Más aún; hace unos meses, unos astrónomos pudieron captar las ondas gravitacionales del Big bang, del preciso instante en que se produjo el origen del Universo hace 14.000 millones de años y que Hawking definió con la bellísima metáfora "el Universo en una cáscara de nuez". Pues en aquel segundo, esa cáscara estalló creando la energía y la materia que se adueñó del vacío del Cosmos hasta crear la vida. Ahora el hombre ha podido sentir esa vibración que ha ondulado por el vacío espacial durante todo este tiempo para que lo toquemos con la yema de los dedos. En efecto, los viajes en el tiempo existen. Todavía no podemos ver la imagen de Da Vinci cuando pintó "la última cena" o a Shakespeare escribir su descomunal obra o a Goya retorciéndose de dolor con sus pinturas negras o a los egipcios al construir las pirámides o a Churchill urdiendo el Desembarco de Normandía o al desconocido chimpancé al descolgarse del eslabón perdido para convertirse en el homo sapiens. Pero todo llegará. Como llegará el día en que a través de la teoría de cuerdas, de los bucles del espacio-tiempo, de los Universos paralelos, de los atajos a través de los agujeros negros alguien sea capaz de trasladarse al futuro.

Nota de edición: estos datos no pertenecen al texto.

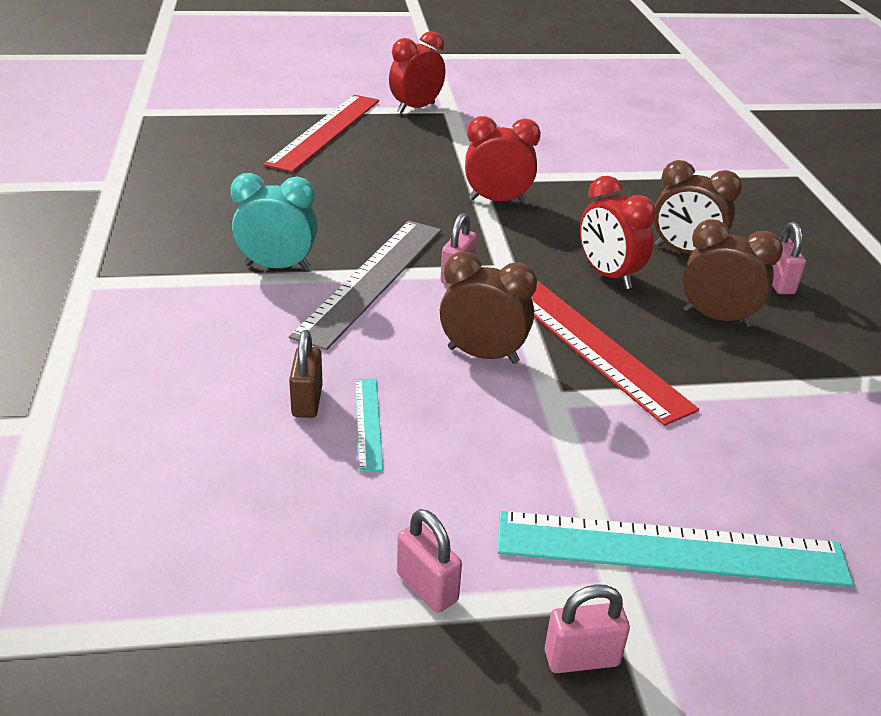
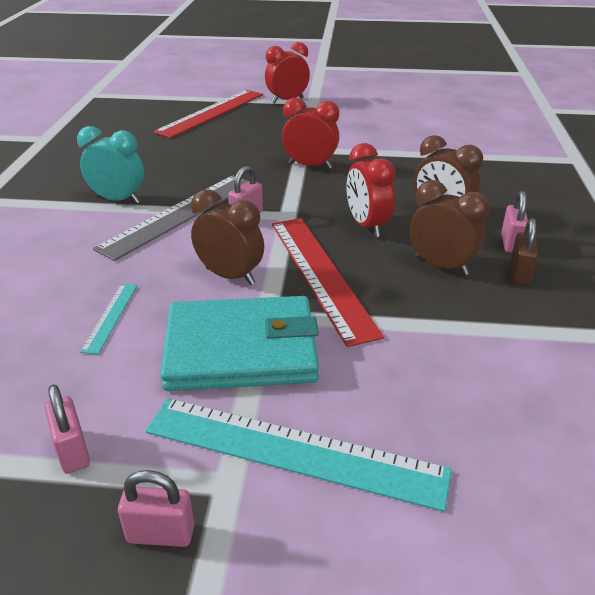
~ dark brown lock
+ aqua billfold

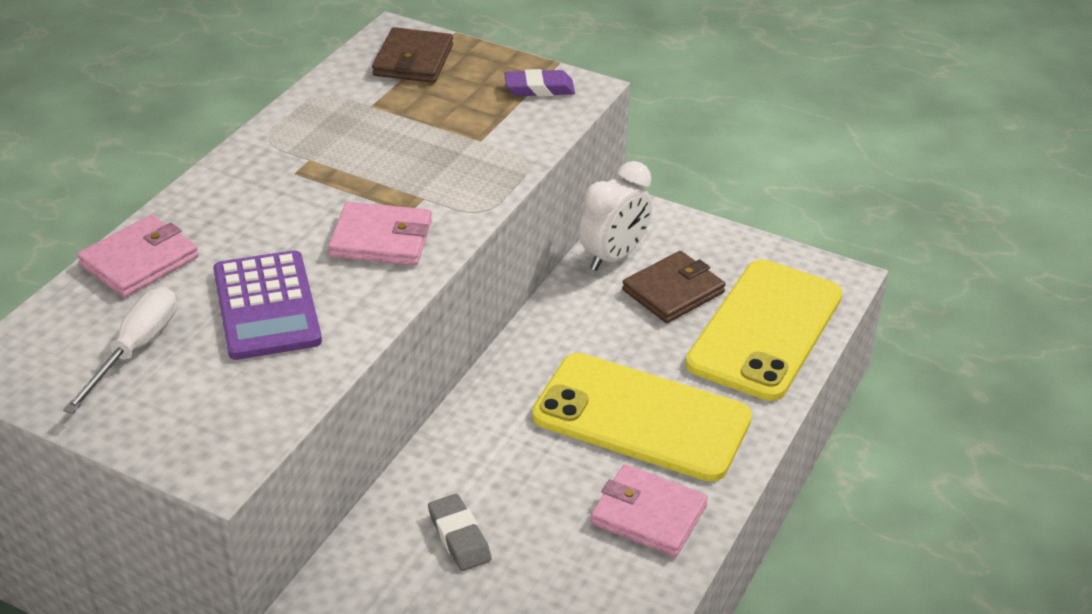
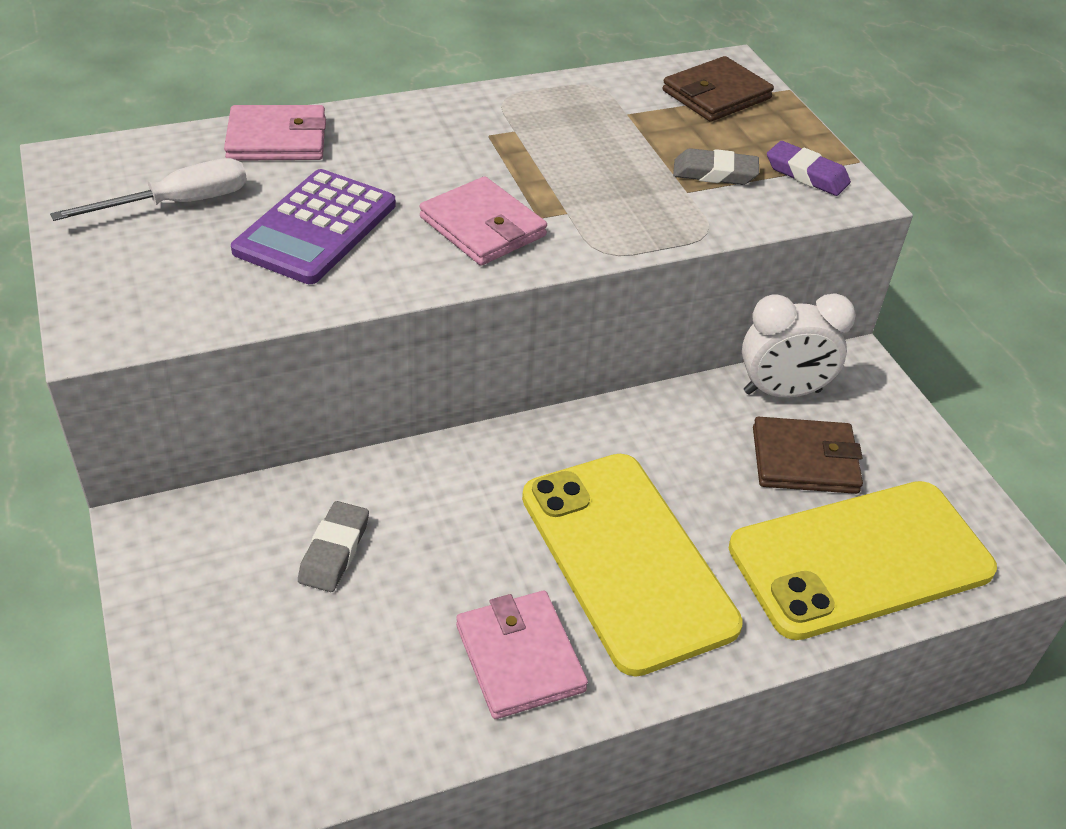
+ gray pencil eraser (no. 2 from left)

Pero esta maravilla de la ciencia está muy lejos; más aún de la capacidad intelectual de la clase política. Lo que hubiera pagado Pedro Sánchez por saber que el covid-19 no era una simple gripe, sino un virus asesino que se esparcía en silencio por España. Lo que hubiera pagado por comprobar que, en efecto, Pablo Iglesias le iba a dejar insomne por sus rebufos antimonárquicos o por sus ansias de aniquilar la democracia actual. Lo que hubiera pagado por saber que Fernando Simón no era más que un maniquí disfrazado de epidemiólogo. Pero ya es tarde. Ni él ni nadie puede ver el futuro. Aunque un buen político debe predecirlo, debe adelantarse a lo que puede ocurrir si forma un Gobierno con unos comunistas dispuestos a aniquilar la Constitución, la convivencia y la economía con tal de asaltar el poder y perpetuarse. Y es que el futuro de España es más peligroso que la voracidad de un agujero negro, que nos puede aniquilar mientras el presidente del Gobierno se pasea bamboleando sus largas piernas por las alfombras rojas de la Comisión Europea como si nada fuera con él.

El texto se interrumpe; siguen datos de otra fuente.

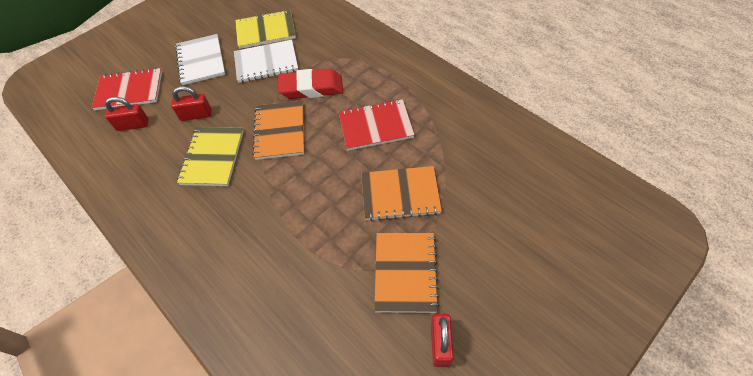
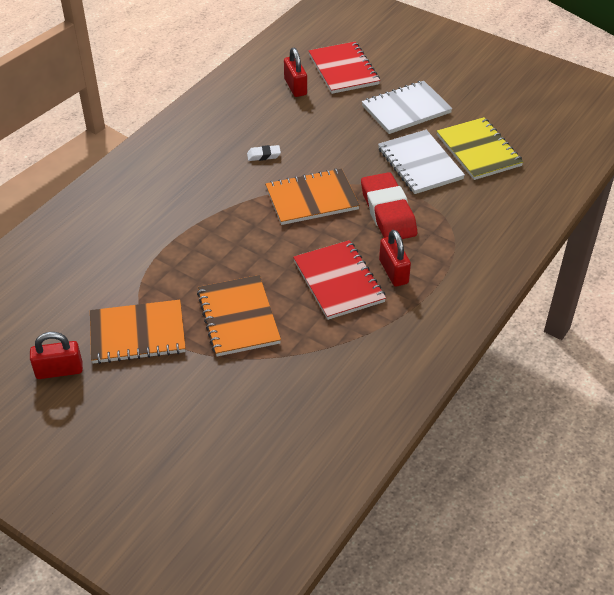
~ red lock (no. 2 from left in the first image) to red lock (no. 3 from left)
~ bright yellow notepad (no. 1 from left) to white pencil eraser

No podemos ver el futuro. Pero cuando se escriba con rigor y distancia, la tragedia que se cierne ahora sobre España formará parte de uno de los capítulos más negros de la Historia. Porque nuestra nación se enfrenta a una crisis sanitaria, económica y social sin precedentes con el peor Gobierno posible. Sólo nos queda viajar al pasado a lomos del brillo de las estrellas y acariciar las ondas gravitacionales del Big bang mientras contemplamos una puesta de sol en cualquier playa orientada hacia el oeste. La de la Barrosa en Cádiz, por ejemplo.